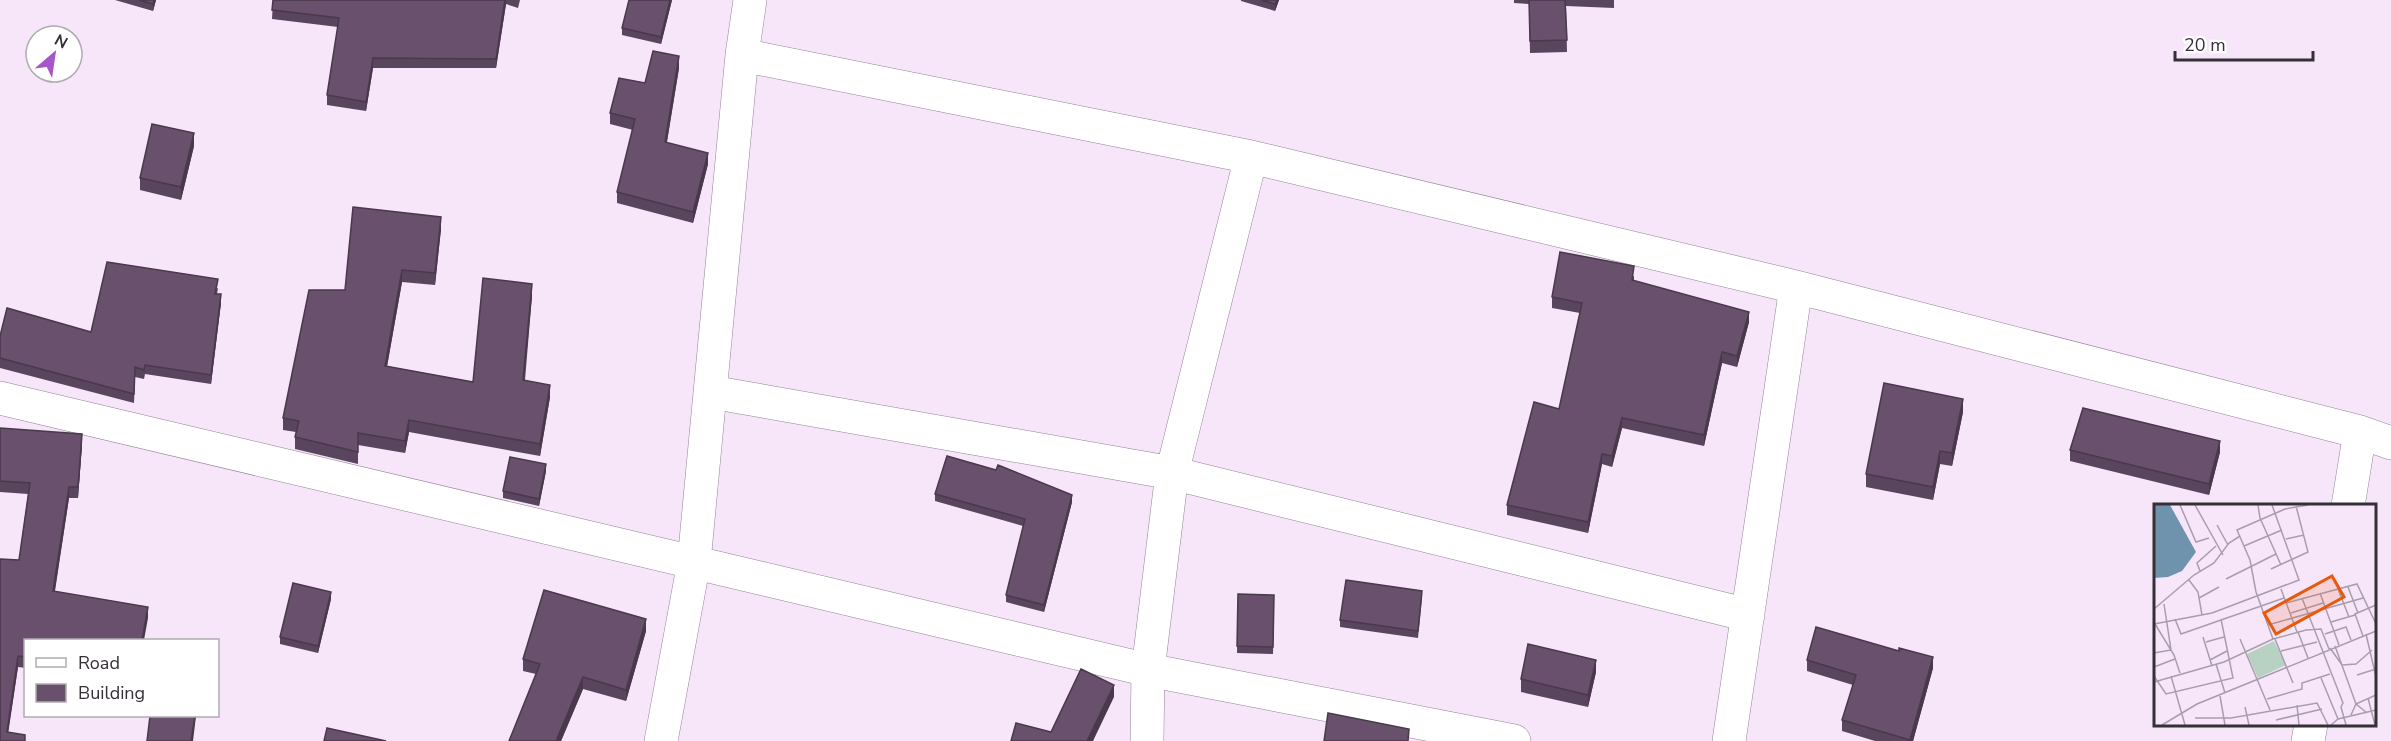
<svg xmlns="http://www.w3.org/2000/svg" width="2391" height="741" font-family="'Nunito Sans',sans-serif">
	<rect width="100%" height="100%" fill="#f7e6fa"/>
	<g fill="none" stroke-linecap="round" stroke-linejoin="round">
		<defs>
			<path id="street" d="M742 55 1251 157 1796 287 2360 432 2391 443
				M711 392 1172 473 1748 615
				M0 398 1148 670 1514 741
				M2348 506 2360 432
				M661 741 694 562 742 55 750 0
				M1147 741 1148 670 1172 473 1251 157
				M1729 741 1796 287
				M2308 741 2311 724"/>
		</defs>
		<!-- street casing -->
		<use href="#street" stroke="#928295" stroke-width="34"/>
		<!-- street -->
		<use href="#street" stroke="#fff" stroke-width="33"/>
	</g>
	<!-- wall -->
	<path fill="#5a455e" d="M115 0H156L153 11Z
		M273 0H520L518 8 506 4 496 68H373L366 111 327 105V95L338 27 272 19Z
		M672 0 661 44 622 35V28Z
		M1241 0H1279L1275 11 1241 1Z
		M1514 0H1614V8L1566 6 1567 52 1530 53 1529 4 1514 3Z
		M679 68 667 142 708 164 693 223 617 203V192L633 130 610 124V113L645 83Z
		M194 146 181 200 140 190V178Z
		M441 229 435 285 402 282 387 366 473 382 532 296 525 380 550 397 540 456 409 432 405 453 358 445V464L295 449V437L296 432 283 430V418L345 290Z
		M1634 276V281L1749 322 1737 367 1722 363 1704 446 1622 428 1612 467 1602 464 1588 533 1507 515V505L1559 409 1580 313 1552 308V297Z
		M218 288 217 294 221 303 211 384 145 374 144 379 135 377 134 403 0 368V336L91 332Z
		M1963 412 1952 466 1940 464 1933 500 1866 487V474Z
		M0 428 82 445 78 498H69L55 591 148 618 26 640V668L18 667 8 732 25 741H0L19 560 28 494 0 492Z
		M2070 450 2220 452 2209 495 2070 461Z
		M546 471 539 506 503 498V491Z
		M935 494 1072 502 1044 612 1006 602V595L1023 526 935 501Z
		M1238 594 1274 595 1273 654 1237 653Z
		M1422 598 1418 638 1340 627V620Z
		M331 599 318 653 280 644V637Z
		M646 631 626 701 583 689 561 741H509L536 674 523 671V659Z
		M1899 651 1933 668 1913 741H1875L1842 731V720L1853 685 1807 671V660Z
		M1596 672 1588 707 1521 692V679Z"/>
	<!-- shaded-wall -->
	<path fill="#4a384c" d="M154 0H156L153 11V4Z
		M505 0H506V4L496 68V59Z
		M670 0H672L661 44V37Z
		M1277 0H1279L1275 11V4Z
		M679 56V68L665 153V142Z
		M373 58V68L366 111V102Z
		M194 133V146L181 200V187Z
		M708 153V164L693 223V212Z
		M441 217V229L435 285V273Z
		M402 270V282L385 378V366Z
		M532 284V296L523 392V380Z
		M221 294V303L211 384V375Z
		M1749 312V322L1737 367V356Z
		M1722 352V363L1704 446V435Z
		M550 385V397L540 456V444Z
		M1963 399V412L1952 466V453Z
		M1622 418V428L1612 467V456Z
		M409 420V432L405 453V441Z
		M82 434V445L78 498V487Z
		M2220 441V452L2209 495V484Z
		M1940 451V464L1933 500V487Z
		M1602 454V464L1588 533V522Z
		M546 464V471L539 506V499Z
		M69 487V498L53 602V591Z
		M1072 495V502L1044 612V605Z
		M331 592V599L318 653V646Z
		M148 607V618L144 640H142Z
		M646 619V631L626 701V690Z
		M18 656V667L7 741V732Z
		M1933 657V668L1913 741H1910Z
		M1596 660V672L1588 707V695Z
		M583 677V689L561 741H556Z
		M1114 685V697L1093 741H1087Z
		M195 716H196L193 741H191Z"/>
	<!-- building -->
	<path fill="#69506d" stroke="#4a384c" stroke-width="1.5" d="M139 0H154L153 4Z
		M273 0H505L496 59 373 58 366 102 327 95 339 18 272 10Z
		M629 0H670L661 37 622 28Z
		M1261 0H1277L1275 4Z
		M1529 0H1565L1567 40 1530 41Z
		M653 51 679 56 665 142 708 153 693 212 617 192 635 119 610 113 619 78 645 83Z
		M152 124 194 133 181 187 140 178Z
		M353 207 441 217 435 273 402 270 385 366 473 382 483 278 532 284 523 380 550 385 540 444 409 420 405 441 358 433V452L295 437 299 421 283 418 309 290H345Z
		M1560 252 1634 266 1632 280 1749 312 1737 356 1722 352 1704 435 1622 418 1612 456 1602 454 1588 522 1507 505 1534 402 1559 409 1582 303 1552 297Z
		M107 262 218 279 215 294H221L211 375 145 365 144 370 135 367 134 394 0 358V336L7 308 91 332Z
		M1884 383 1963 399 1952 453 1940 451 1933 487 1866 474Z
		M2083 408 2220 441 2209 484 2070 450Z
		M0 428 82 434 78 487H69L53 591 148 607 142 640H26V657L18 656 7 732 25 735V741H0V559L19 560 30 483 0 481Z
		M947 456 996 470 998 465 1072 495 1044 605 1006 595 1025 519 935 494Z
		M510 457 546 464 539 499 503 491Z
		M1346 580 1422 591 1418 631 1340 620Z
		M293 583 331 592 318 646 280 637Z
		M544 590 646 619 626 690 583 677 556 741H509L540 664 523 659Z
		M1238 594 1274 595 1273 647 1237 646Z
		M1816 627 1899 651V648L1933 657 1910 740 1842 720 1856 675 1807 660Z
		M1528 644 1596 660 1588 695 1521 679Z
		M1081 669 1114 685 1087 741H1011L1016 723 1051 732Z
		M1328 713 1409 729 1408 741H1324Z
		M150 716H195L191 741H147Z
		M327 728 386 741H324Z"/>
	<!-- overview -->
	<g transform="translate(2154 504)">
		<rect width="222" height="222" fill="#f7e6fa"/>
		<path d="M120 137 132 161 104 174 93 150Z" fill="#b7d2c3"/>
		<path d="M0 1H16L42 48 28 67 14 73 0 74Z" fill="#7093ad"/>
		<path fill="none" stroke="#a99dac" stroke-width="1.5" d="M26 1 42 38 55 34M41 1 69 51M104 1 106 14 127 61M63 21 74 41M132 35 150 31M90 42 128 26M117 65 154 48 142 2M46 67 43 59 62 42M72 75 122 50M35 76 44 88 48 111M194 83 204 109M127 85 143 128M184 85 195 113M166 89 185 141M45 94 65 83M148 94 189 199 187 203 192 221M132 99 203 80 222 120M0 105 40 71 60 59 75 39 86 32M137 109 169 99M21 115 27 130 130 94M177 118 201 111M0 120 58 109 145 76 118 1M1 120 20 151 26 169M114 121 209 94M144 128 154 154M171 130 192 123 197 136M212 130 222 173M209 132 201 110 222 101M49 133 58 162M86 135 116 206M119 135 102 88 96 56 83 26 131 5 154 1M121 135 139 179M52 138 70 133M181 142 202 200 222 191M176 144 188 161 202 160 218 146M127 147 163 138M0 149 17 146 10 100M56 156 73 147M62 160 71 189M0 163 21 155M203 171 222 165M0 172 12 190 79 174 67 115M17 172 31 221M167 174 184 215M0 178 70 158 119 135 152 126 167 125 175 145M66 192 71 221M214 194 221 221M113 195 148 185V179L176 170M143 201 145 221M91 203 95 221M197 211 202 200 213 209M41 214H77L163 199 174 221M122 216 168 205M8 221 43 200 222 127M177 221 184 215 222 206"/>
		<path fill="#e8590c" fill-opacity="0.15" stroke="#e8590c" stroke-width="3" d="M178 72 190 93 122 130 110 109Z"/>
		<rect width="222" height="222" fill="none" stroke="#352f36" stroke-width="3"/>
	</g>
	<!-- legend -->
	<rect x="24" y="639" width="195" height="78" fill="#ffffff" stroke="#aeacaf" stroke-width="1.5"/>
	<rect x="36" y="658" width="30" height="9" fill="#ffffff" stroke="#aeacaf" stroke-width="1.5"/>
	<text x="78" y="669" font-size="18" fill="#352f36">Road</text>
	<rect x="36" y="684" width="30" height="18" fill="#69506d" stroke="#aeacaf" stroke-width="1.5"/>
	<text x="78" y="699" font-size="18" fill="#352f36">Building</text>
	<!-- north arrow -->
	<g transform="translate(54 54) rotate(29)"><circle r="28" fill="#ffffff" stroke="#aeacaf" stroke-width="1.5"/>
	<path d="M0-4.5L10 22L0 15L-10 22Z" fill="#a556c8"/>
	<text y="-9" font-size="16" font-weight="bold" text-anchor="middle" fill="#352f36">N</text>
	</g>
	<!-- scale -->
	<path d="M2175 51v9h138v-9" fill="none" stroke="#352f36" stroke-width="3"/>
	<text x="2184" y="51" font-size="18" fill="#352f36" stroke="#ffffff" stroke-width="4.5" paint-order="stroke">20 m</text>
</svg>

...

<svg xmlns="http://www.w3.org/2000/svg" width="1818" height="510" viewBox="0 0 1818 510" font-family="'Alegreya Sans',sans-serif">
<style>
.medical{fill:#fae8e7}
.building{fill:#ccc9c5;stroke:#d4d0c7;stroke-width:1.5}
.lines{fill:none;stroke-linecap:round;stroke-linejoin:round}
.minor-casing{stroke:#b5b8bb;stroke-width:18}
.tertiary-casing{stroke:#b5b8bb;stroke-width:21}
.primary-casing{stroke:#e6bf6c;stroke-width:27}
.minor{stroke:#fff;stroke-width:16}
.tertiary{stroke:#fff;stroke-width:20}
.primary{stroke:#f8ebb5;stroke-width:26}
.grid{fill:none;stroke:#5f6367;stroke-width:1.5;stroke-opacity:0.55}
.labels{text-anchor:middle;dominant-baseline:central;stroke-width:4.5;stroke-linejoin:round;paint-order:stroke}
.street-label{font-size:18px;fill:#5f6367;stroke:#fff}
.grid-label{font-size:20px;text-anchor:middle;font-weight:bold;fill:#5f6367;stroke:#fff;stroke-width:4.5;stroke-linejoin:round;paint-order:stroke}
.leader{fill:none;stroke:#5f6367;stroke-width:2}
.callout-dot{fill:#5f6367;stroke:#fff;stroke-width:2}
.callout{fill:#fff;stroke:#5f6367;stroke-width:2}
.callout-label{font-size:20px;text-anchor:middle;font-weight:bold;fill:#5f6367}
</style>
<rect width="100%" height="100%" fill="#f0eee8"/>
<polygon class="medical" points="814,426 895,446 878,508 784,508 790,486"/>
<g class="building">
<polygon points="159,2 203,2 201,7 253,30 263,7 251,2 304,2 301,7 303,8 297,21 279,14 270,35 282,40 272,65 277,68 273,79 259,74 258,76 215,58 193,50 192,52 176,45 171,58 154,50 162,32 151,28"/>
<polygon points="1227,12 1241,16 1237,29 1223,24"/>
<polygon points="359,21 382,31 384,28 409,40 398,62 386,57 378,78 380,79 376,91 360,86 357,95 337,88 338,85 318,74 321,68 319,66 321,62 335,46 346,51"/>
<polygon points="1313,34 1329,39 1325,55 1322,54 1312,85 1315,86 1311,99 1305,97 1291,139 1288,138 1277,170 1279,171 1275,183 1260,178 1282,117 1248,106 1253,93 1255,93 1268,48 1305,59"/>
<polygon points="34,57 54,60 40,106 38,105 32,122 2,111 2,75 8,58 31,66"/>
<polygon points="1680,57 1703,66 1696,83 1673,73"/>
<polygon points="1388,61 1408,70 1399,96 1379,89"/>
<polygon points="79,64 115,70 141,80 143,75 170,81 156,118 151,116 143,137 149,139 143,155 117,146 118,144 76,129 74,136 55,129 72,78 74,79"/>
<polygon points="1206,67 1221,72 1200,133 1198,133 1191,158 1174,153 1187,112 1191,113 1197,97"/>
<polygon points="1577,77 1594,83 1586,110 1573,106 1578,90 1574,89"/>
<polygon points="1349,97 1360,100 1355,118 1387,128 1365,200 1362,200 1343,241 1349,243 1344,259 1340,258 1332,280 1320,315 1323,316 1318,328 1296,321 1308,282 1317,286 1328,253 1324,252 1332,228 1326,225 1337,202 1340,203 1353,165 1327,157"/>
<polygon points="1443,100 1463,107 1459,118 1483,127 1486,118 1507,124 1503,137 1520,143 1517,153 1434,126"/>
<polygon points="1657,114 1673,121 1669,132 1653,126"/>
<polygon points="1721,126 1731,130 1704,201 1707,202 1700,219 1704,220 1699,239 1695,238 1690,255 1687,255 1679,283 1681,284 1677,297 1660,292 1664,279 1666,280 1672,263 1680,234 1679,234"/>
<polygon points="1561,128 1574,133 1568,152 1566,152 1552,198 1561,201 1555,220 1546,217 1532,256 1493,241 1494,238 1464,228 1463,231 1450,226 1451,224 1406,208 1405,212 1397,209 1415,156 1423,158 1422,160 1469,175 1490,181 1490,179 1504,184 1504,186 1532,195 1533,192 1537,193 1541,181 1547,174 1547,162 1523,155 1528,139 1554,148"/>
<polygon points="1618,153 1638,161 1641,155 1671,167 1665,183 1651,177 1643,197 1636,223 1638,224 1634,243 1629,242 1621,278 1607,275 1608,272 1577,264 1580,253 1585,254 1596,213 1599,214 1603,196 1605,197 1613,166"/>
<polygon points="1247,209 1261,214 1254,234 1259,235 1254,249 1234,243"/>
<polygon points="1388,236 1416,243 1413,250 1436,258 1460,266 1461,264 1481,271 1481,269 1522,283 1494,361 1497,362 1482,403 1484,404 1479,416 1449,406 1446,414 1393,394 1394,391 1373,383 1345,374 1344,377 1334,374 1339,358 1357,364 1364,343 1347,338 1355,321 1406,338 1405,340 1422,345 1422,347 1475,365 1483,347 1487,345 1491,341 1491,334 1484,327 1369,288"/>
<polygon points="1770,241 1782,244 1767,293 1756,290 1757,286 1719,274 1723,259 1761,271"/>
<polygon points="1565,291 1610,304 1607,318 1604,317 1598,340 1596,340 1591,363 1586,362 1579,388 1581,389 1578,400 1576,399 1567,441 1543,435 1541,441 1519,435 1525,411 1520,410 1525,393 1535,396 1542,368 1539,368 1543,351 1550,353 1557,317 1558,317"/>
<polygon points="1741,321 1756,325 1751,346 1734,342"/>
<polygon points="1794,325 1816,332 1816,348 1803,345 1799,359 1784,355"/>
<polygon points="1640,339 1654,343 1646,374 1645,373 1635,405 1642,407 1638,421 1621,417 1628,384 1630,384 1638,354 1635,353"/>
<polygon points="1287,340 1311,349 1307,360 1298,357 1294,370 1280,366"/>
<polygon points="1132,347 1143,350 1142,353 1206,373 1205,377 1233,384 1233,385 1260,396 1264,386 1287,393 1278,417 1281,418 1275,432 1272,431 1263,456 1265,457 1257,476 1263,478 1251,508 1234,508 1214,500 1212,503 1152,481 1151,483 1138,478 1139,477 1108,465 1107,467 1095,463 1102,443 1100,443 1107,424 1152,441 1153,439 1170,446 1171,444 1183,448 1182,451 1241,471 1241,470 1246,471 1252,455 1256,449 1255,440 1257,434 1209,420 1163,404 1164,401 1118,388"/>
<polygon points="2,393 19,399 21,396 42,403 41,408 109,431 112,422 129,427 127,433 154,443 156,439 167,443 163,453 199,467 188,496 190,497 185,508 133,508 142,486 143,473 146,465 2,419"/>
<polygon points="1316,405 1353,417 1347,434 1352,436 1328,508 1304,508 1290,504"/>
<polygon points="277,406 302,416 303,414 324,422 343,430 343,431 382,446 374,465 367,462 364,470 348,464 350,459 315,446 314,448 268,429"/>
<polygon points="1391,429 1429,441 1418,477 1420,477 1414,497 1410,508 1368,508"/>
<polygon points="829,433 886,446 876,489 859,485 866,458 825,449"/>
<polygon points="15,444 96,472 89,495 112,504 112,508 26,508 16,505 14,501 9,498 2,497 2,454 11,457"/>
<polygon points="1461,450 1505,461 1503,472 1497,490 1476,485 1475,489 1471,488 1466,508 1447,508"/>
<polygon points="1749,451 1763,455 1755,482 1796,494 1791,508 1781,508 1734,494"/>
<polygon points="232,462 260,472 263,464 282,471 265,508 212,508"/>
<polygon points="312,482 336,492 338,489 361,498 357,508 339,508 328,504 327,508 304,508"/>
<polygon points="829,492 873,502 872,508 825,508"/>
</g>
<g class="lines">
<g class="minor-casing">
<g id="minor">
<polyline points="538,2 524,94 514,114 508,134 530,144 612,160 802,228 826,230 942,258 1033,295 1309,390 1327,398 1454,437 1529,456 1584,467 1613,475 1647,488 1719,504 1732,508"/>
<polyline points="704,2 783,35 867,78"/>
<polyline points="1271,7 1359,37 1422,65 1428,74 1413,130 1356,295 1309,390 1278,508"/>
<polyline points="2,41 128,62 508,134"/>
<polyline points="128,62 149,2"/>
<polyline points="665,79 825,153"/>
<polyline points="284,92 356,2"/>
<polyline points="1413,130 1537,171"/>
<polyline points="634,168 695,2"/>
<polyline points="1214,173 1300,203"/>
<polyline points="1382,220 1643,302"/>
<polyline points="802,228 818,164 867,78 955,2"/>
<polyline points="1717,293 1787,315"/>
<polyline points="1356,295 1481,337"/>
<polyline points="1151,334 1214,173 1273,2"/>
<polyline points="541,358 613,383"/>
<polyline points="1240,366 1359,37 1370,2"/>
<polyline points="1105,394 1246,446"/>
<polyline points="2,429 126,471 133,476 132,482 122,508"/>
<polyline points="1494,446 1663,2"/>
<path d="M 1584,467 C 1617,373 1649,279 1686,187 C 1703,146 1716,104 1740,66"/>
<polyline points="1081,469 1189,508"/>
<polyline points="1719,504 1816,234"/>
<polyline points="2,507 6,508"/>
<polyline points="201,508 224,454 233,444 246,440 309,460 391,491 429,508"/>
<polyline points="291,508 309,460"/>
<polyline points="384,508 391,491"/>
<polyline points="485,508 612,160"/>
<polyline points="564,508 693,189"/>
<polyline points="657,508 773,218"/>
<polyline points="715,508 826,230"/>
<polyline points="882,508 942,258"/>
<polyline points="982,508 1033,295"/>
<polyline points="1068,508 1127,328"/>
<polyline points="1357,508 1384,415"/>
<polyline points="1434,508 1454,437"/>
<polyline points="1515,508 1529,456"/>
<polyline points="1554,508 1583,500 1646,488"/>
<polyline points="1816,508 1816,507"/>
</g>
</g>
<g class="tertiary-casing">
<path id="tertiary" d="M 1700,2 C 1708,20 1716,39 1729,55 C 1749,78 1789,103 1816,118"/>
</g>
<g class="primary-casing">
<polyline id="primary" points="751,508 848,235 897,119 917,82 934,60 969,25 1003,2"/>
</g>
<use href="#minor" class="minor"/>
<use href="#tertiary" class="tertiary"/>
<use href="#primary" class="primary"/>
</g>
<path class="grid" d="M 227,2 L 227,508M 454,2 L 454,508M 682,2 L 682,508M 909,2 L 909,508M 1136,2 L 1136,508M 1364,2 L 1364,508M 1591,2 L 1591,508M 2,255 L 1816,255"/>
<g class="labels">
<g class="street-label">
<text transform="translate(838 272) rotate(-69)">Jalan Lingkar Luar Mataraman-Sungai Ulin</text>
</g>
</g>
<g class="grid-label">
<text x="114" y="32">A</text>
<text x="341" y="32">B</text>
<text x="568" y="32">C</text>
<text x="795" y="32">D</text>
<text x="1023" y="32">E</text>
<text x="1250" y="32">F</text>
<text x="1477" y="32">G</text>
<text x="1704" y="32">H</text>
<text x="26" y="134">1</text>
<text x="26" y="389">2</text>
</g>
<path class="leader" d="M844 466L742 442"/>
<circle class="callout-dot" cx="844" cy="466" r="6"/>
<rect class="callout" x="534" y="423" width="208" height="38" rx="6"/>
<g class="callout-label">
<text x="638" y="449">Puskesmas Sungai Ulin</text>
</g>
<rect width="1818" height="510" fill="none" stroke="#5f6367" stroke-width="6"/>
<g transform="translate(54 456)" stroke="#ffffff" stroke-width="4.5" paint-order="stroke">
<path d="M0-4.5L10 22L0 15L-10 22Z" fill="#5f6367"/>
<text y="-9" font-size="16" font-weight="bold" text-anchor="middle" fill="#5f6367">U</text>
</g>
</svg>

_EXERCISE AIM_. Where in the entries does the word "labels" occur? Copy out each line that has it.

_RESULT OF THIS TASK_.
.labels{text-anchor:middle;dominant-baseline:central;stroke-width:4.5;stroke-linejoin:round;paint-order:stroke}
<g class="labels">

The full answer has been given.